#### WHAT THE TASK ASKS:
Count up the lines below where the word "опять" shows up, and respond with the number alone.

Document structure recognition data
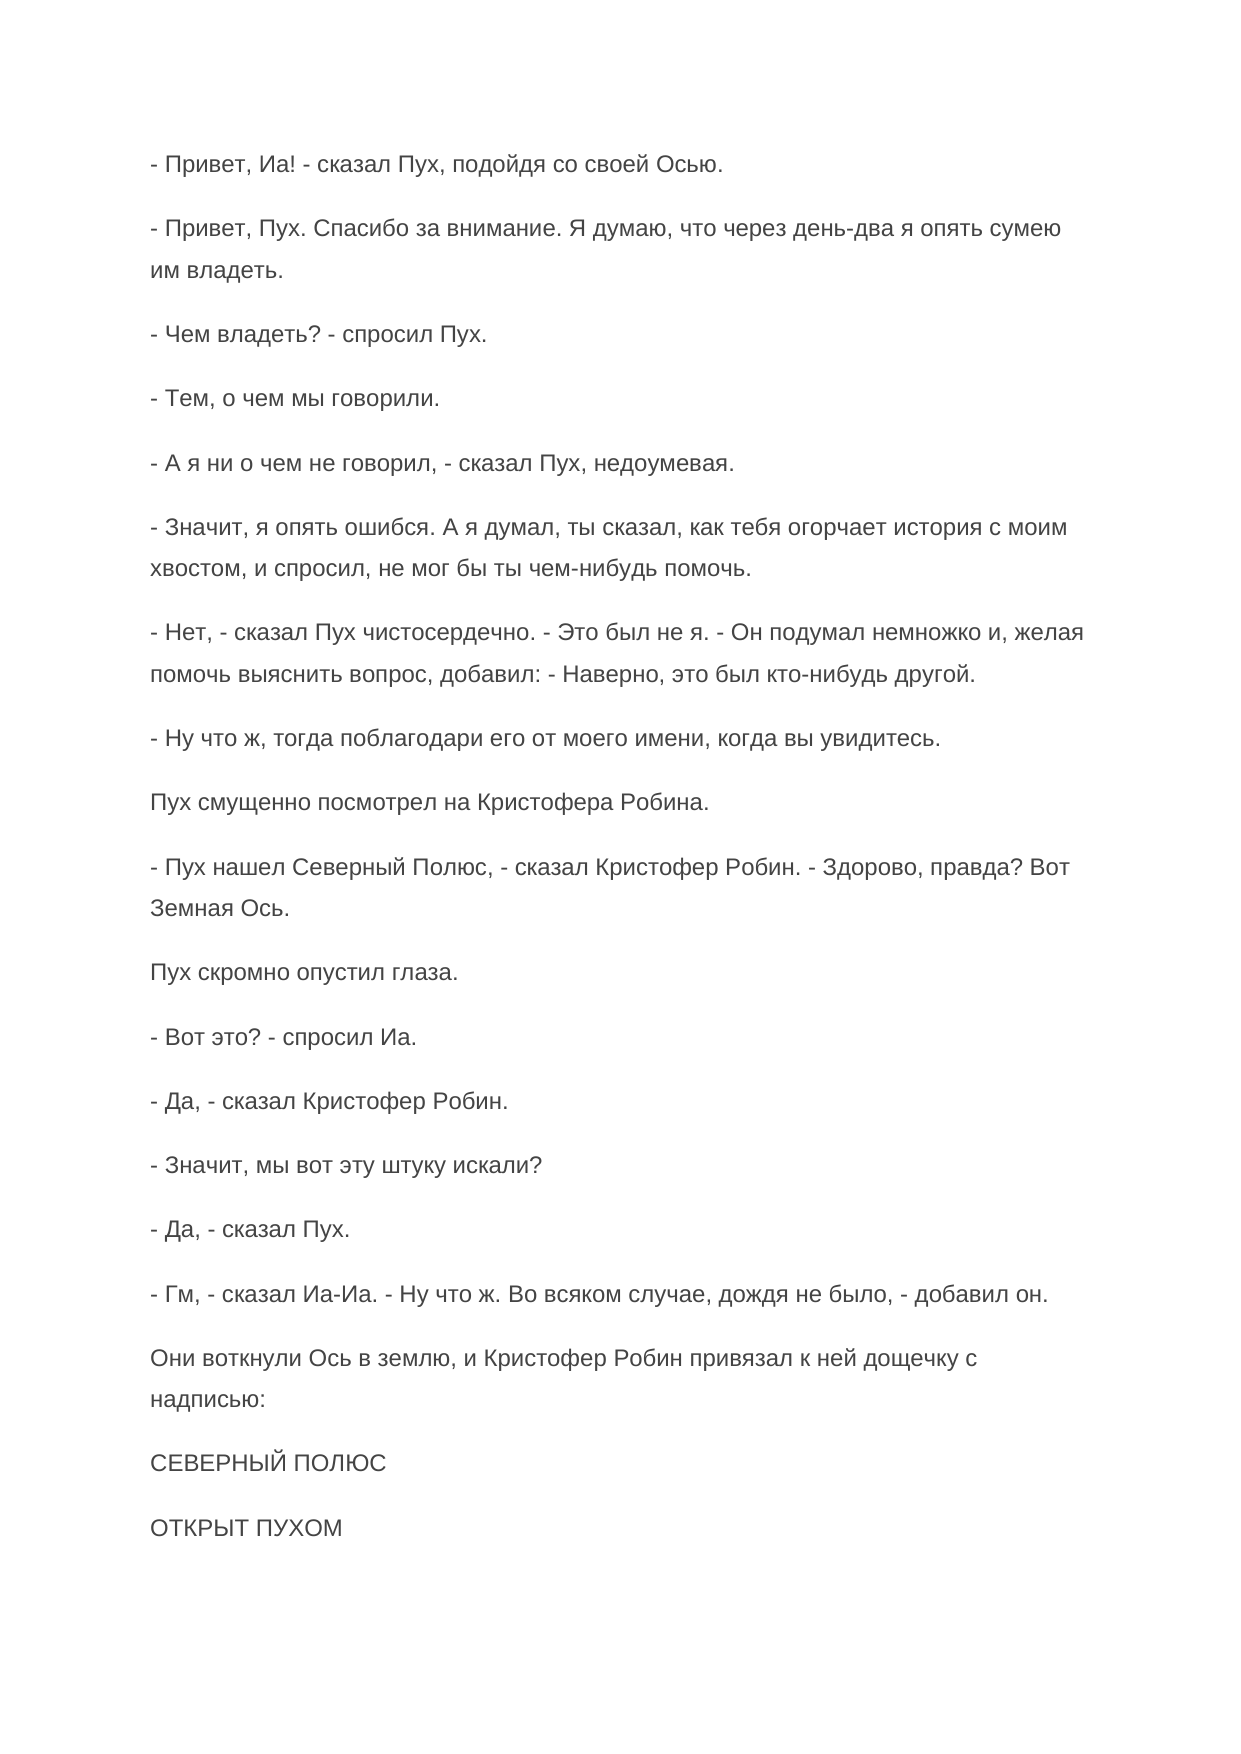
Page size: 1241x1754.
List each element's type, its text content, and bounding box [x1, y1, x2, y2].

text - Значит, мы вот эту штуку искали? [150, 1151, 1090, 1178]
text ОТКРЫТ ПУХОМ [150, 1514, 1090, 1541]
text - Пух нашел Северный Полюс, - сказал Кристофер Робин. - Здорово, правда? Вот Земная Ось. [150, 852, 1090, 921]
text Пух смущенно посмотрел на Кристофера Робина. [150, 788, 1090, 816]
text - Да, - сказал Пух. [150, 1215, 1090, 1243]
text - Нет, - сказал Пух чистосердечно. - Это был не я. - Он подумал немножко и, желая помочь выяснить вопрос, добавил: - Наверно, это был кто-нибудь другой. [150, 618, 1090, 687]
text СЕВЕРНЫЙ ПОЛЮС [150, 1449, 1090, 1477]
text - Тем, о чем мы говорили. [150, 384, 1090, 412]
text Они воткнули Ось в землю, и Кристофер Робин привязал к ней дощечку с надписью: [150, 1344, 1090, 1413]
text - Ну что ж, тогда поблагодари его от моего имени, когда вы увидитесь. [150, 724, 1090, 752]
text - Чем владеть? - спросил Пух. [150, 320, 1090, 347]
text - Гм, - сказал Иа-Иа. - Ну что ж. Во всяком случае, дождя не было, - добавил он. [150, 1279, 1090, 1307]
text - А я ни о чем не говорил, - сказал Пух, недоумевая. [150, 448, 1090, 476]
text Пух скромно опустил глаза. [150, 958, 1090, 986]
text - Привет, Пух. Спасибо за внимание. Я думаю, что через день-два я опять сумею им владеть. [150, 214, 1090, 283]
text - Вот это? - спросил Иа. [150, 1022, 1090, 1050]
text - Привет, Иа! - сказал Пух, подойдя со своей Осью. [150, 150, 1090, 178]
text - Да, - сказал Кристофер Робин. [150, 1087, 1090, 1114]
text - Значит, я опять ошибся. А я думал, ты сказал, как тебя огорчает история с моим хвостом, и спросил, не мог бы ты чем-нибудь помочь. [150, 513, 1090, 582]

#### SOLUTION FOR THIS EXERCISE:
2